# Selected excerpt
Here’s Jerome: he’s an orphan in his twenties; he hops in and out of mental hospitals (escaped state institutions twice); he’s apparently cute if stalker-ish; and he sometimes completely loses it by hallucinating thought bubbles (like in comic books) and by going on a delusional rampage (more self-destructive than harming others.) He’s also intelligent, awkwardly naïve, neurotic about sex and relationships, and desperately means well. It’s this last quality that often leads him to really, really mess things up. Like getting-people-dead-by-accident messed up.
The good:
• Never a dull moment in the plot.
• Written with vivid attention to detail without being pretentious or wordy.
• Has an engaging energy, teetering on cartoonish without going over.
• Witty. The first half of the book made me giggle in a this-shouldn’t-be-funny-but-it-is kind of way. Like laughing at poor old Charlie Chaplin’s ridiculous scrapes.*
The bad:
• Jerome can be so goddamn hapless, I just wanted to scream at him and knock some sense into him.
• Second half of the book has some really nasty things happen, the nastiest being something Jerome witnesses the love-of-his-life do when she thinks he isn’t watching. No spoilers, but there’s something that smacked of authorial manipulation to the extent that it made me feel uncomfortable. Sexist? Maybe not but definitely objectifying.

# Data under study
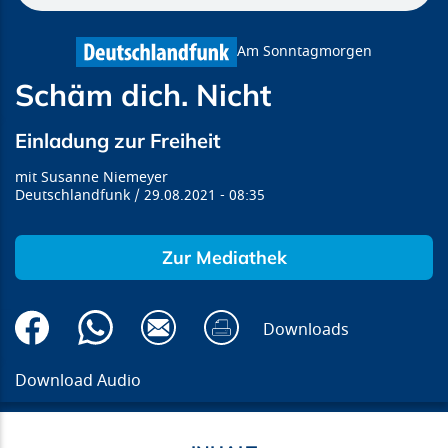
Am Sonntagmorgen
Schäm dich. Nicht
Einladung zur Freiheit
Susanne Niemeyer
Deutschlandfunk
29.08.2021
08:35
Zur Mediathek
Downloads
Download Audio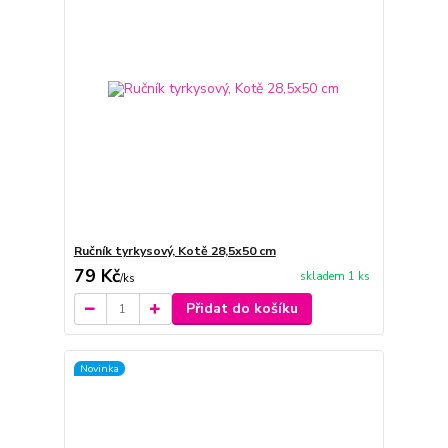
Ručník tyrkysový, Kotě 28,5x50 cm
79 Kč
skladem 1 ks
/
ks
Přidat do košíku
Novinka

...

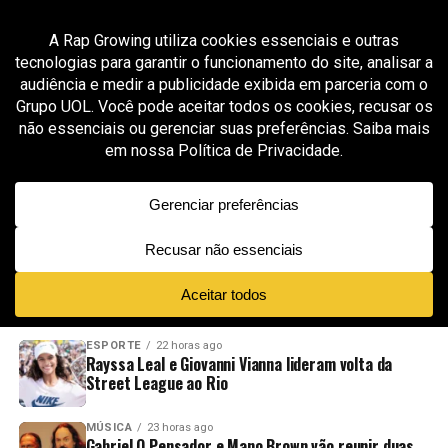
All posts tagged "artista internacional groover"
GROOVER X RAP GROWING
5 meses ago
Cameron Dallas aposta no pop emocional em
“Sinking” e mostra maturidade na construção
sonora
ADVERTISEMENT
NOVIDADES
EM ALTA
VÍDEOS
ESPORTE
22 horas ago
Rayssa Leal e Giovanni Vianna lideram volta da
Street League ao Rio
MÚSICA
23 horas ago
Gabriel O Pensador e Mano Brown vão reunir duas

# Questions to answer
[A] From the book review of the novel about Jerome, extract the passage from "Here’s Jerome: he’s" up to and including "in the plot.".
[B] Translate this sentence from the book review of the novel about Jerome into Spanish: "He’s also intelligent, awkwardly naïve, neurotic about sex and relationships, and desperately means well."
[C] Give what comes next in the book review of the novel about Jerome, picking up after its final sentence.

# Answers
[A]
Here’s Jerome: he’s an orphan in his twenties; he hops in and out of mental hospitals (escaped state institutions twice); he’s apparently cute if stalker-ish; and he sometimes completely loses it by hallucinating thought bubbles (like in comic books) and by going on a delusional rampage (more self-destructive than harming others.) He’s also intelligent, awkwardly naïve, neurotic about sex and relationships, and desperately means well. It’s this last quality that often leads him to really, really mess things up. Like getting-people-dead-by-accident messed up.
The good:
• Never a dull moment in the plot.

[B] También es inteligente, torpemente ingenuo, neurótico con respecto al sexo y las relaciones, y tiene, con desesperación, las mejores intenciones.

[C]
• Last third of the book, everything collapsed for me. I was reading fast, sometimes skimming, just to get to the end. Yes, I wanted to know how it ended, but I didn’t really care about the details anymore because Cotter had lost me by this point, the story had become too far-fetched.
I realized half-way through reading this that it was a McSweeney’s Book. I’ve avoided McSweeney’s because it has struck me as pretentious and a cult of personality. Not sure if Fever Chart is representative of other work they publish or not, but I’d be willing give another book in their catalog a go. It had enough rewarding material in it to make it a good read. 3½ stars.